Using this service you can switch between both instances according to their availability. See Configuring DNS Failover
I used a iis reverse proxy rule.
create es instance
wait for it to be ready and created
run a powershell to update a fake website rewrite rule to point to
new instance
and then i use the fake website in the production code.
I will use the route53 when i have someone to manage it for me.
thanks

Using Redis behing AWS load balancer

We're using Redis to collect events from our web application (pub/sub based) behind AWS ELB.
We're looking for a solution that will allow us to scale-up and high-availability for the different servers. We do not wish to have these two servers in a Redis cluster, our plan is to monitor them using cloudwatch and switch between them if necessary.
We tried a simple test of locating two Redis server behind the ELB, telnetting the ELB DNS and see what happens using 'redis-cli monitor', but we don't see nothing. (when trying the same without the ELB it seems fine)
any suggestions?
thanks
I came across this while looking for a similar question, but disagree with the accepted answer. Even though this is pretty old, hopefully it will help someone in the future.
It's more appropriate for your question here to use DNS failover with a Redis Replication Auto-Failover configuration. DNS failover provides groups of availability (if you need that level of scale) and the Replication group provides cache up time.
http://docs.aws.amazon.com/Route53/latest/DeveloperGuide/dns-failover-configuring.html
The Active-passive failover should provide the solution you're wanting with High Availability:
Active-passive failover: Use this failover configuration when you want
a primary group of resources to be available the majority of the time
and you want a secondary group of resources to be on standby in case
all of the primary resources become unavailable. When responding to
queries, Amazon Route 53 includes only the healthy primary resources.

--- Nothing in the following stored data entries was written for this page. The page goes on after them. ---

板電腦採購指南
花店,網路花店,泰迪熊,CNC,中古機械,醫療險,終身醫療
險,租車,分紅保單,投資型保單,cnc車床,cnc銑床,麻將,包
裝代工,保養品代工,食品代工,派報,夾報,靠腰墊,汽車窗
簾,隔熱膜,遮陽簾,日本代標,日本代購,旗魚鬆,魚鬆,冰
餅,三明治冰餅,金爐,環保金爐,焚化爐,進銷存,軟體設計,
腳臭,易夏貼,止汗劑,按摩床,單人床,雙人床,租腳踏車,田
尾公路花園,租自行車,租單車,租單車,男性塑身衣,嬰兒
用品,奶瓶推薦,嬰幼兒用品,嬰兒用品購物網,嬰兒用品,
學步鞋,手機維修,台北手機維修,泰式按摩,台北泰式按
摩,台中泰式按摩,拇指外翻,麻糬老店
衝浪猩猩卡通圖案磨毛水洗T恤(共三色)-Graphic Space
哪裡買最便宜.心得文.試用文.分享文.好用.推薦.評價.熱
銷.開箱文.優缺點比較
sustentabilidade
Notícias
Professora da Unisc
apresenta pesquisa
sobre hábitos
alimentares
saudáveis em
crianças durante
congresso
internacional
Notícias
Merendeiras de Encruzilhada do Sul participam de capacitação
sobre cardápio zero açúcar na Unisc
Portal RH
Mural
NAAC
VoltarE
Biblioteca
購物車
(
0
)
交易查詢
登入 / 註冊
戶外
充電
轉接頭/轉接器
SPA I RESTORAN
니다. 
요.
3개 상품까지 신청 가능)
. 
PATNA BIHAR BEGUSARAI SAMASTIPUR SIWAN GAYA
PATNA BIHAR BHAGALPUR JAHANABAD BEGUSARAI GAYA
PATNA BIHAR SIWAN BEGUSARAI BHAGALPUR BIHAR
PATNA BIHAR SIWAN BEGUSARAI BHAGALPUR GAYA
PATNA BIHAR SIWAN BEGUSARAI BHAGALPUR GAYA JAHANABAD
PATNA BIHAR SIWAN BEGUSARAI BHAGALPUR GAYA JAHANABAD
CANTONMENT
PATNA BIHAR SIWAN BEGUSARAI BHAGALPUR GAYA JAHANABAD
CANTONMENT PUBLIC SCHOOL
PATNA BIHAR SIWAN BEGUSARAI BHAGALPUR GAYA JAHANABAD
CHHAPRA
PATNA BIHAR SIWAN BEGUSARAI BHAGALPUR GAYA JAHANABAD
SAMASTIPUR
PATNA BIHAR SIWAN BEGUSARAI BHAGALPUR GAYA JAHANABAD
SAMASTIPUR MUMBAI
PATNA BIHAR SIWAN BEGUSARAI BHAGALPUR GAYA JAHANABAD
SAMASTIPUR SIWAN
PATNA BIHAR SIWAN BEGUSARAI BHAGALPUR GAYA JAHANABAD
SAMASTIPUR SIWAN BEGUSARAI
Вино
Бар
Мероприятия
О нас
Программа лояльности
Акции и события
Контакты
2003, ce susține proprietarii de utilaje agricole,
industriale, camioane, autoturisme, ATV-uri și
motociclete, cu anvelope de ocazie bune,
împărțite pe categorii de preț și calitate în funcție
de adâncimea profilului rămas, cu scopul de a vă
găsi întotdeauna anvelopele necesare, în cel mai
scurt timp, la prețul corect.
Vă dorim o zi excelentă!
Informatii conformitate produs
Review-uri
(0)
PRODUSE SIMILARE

If all of the primary resources are unhealthy, Amazon Route 53 begins
to include only the healthy secondary resources in response to DNS
queries.
After you setup the DNS, then you would point that to the Elasticache Redis failover group's URL and add multiple groups for higher availability during a failover operation.
However, you might need to setup your application to write and read from different endpoints to maximize the architecture's scalability.
Sources:
http://docs.aws.amazon.com/AmazonElastiCache/latest/UserGuide/Replication.html
http://docs.aws.amazon.com/AmazonElastiCache/latest/UserGuide/AutoFailover.html
Placing a pair of independent redis nodes behind a LB will likely not be what you want. What will happen is ELB will try to balance connections to each instance, splitting half to one and half to another. This means that commands issued by one connection may not be seen by another. It also means no data is shared. So client a could publish a message, and client b being subscribed to the other server won't see the message.

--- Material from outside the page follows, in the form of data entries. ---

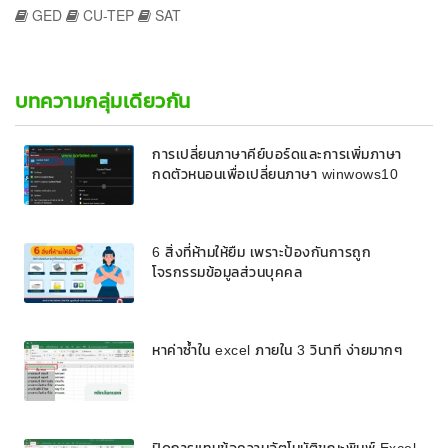
GED
CU-TEP
SAT
บทความกลุ่มเดียวกัน
การเปลี่ยนภาษาคีย์บอร์ดและการเพิ่มภาษา
กดตัวหนอนเพื่อเปลี่ยนภาษา winwows10
6 สิ่งที่ห้ามให้ยืม เพราะป้องกันการถูก
โจรกรรมข้อมูลส่วนบุคคล
หาค่าซ้ำใน excel ภายใน 3 วินาที ง่ายมากๆ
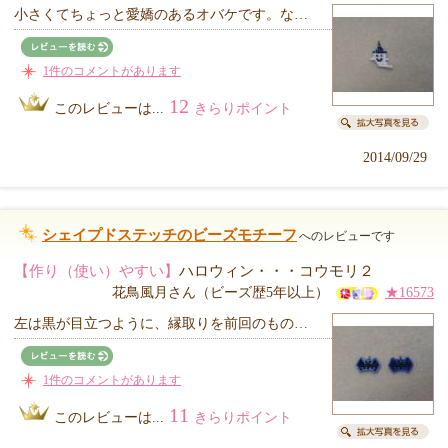
小さくてちょっと愛嬌のあるオバケです。な…
1件のコメントがあります
12
このレビューは...
きらりポイント
2014/09/29
シェイプドステッチのビーズモチーフ
へのレビューです
【作り（使い）やすい】
ハロウィン・・・コウモリ２
花鳥風月さん（ビーズ歴5年以上）
★16573
左は黒が目立つように、縁取りを前回のもの…
1件のコメントがあります
11
このレビューは...
きらりポイント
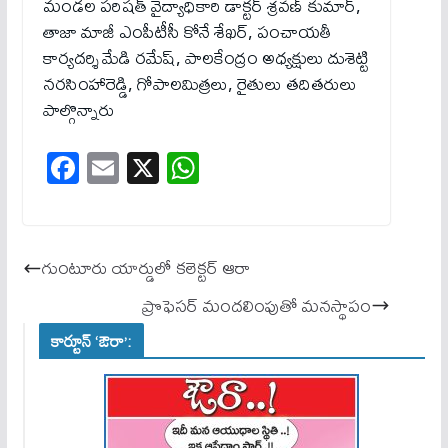
మండల పరిషత్ వైద్యాధికారి డాక్టర్ శ్రవణ్ కుమార్,
తాజా మాజీ ఎంపీటీసీ కోనే శేఖర్, పంచాయతీ
కార్యదర్శి మేడి రమేష్, పాలకేంద్రం అధ్యక్షులు దుశెట్టి
నరసింహారెడ్డి, గోపాలమిత్రలు, రైతులు తదితరులు
పాల్గొన్నారు
Fa
E
X
W
ce
m
ha
bo
ail
ts
ok
A
గుంటూరు యార్డులో కలెక్టర్ ఆరా
pp
ప్రొఫెసర్ మందలింపుతో మనస్థాపం
కార్టూన్ ‘ఔరా’:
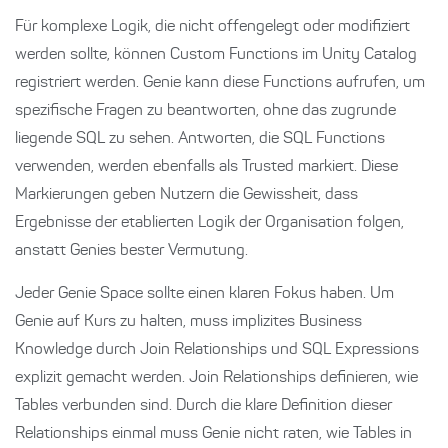
Für komplexe Logik, die nicht offengelegt oder modifiziert
werden sollte, können Custom Functions im Unity Catalog
registriert werden. Genie kann diese Functions aufrufen, um
spezifische Fragen zu beantworten, ohne das zugrunde
liegende SQL zu sehen. Antworten, die SQL Functions
verwenden, werden ebenfalls als Trusted markiert. Diese
Markierungen geben Nutzern die Gewissheit, dass
Ergebnisse der etablierten Logik der Organisation folgen,
anstatt Genies bester Vermutung.
Jeder Genie Space sollte einen klaren Fokus haben. Um
Genie auf Kurs zu halten, muss implizites Business
Knowledge durch Join Relationships und SQL Expressions
explizit gemacht werden. Join Relationships definieren, wie
Tables verbunden sind. Durch die klare Definition dieser
Relationships einmal muss Genie nicht raten, wie Tables in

For PUBSUB behind ELB you have a secondary problem. ELB will close an idle connection. So if you subscribe to a channel that isn't busy your ELB will close your connection. As I recall the max you can make this is 60s, meaning if you don't publish a message every single minute your clients will be disconnected.

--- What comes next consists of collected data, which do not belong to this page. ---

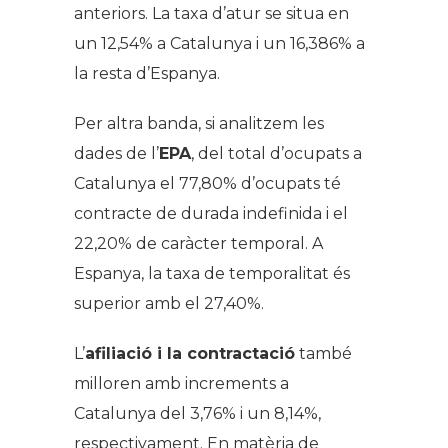
anteriors. La taxa d’atur se situa en
un 12,54% a Catalunya i un 16,386% a
la resta d’Espanya.
Per altra banda, si analitzem les
dades de l’
EPA
, del total d’ocupats a
Catalunya el 77,80% d’ocupats té
contracte de durada indefinida i el
22,20% de caràcter temporal. A
Espanya, la taxa de temporalitat és
superior amb el 27,40%.
L’
afiliació i la contractació
també
milloren amb increments a
Catalunya del 3,76% i un 8,14%,
respectivament. En matèria de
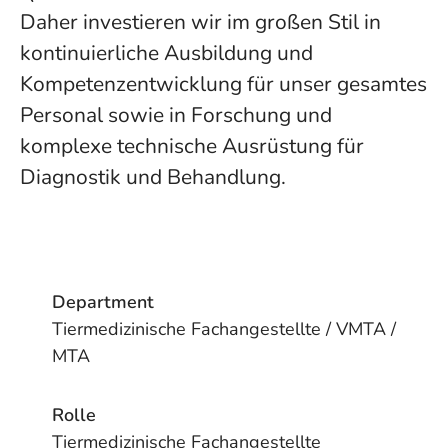
Daher investieren wir im großen Stil in
kontinuierliche Ausbildung und
Kompetenzentwicklung für unser gesamtes
Personal sowie in Forschung und
komplexe technische Ausrüstung für
Diagnostik und Behandlung.
Department
Tiermedizinische Fachangestellte / VMTA /
MTA
Rolle
Tiermedizinische Fachangestellte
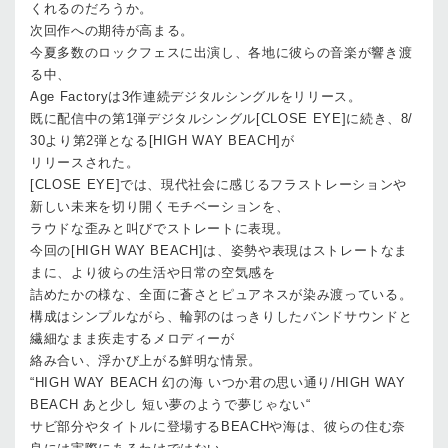
くれるのだろうか。
次回作への期待が高まる。
今夏多数のロックフェスに出演し、各地に彼らの音楽が響き渡
る中、
Age Factory
は
3
作連続デジタルシングルをリリース。
既に配信中の第
1
弾デジタルシングル
[CLOSE EYE]
に続き、
8/
30
より第
2
弾となる
[HIGH WAY BEACH]
が
リリースされた。
[CLOSE EYE]
では、現代社会に感じるフラストレーションや
新しい未来を切り開くモチベーションを、
ラウドな歪みと叫びでストレートに表現。
今回の
[HIGH WAY BEACH]
は、姿勢や表現はストレートなま
まに、より彼らの生活や日常の空気感を
詰めたかの様な、全面に蒼さとピュアネスが染み渡っている。
構成はシンプルながら、輪郭のはっきりしたバンドサウンドと
繊細なまま疾走するメロディーが
絡み合い、浮かび上がる鮮明な情景。
“HIGH WAY BEACH
幻の海
いつか君の思い通り
/HIGH WAY
BEACH
あと少し
短い夢のようで夢じゃない
“
サビ部分やタイトルに登場する
BEACH
や海は、彼らの住む奈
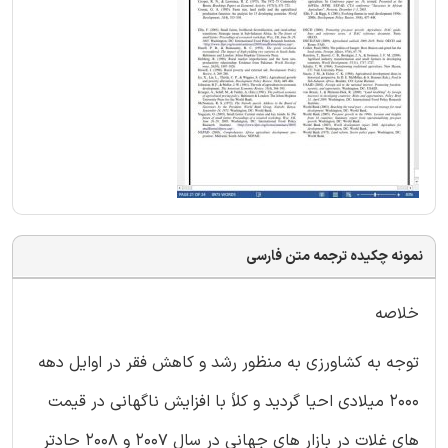
نمونه چکیده ترجمه متن فارسی
خلاصه
توجه به كشاورزی به منظور رشد و كاهش فقر در اوایل دهه
2000 میلادی احیا گردید و كلاً با افزایش ناگهانی در قیمت
های غلات در بازار های جهانی در سال 2007 و 2008 حادتر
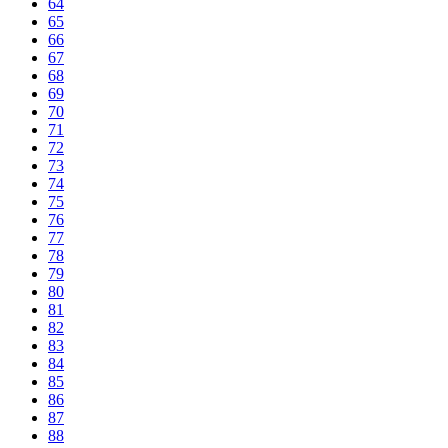
64
65
66
67
68
69
70
71
72
73
74
75
76
77
78
79
80
81
82
83
84
85
86
87
88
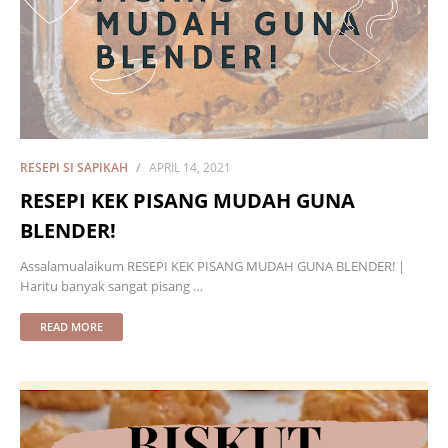
RESEPI SI SAPIKAH
APRIL 14, 2021
RESEPI KEK PISANG MUDAH GUNA
BLENDER!
Assalamualaikum RESEPI KEK PISANG MUDAH GUNA BLENDER! |
Haritu banyak sangat pisang …
READ MORE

As to how much of a problem that is depends on your client library, and frankly in my experience most don't handle it well in that they are unaware of the need to re-subscribe upon re-establishing the connection, meaning you would have to code that yourself.
That said a sentinel + redis solution would be quite ideal if your c,isn't has proper sentinel support. In this scenario. Your client asks the sentinels for the master to talk to, and on a connection failure it repeats this process. This would handle the setup you describe, without the problems of being behind an ELB.
Assuming you are running in VPC:
did you register the EC2 instances with the ELB?
did you add the correct security group setting to the ELB (allowing inbound port 23)?
did you add an ELB listener that maps port 23 on the ELB to port 23 on the instances?
did you set sensible ELB health checks (e.g. TCP on port 23) so that ELB thinks the EC2 instances are healthy?
If the ELB thinks the servers behind it are not healthy then ELB will not send them any traffic.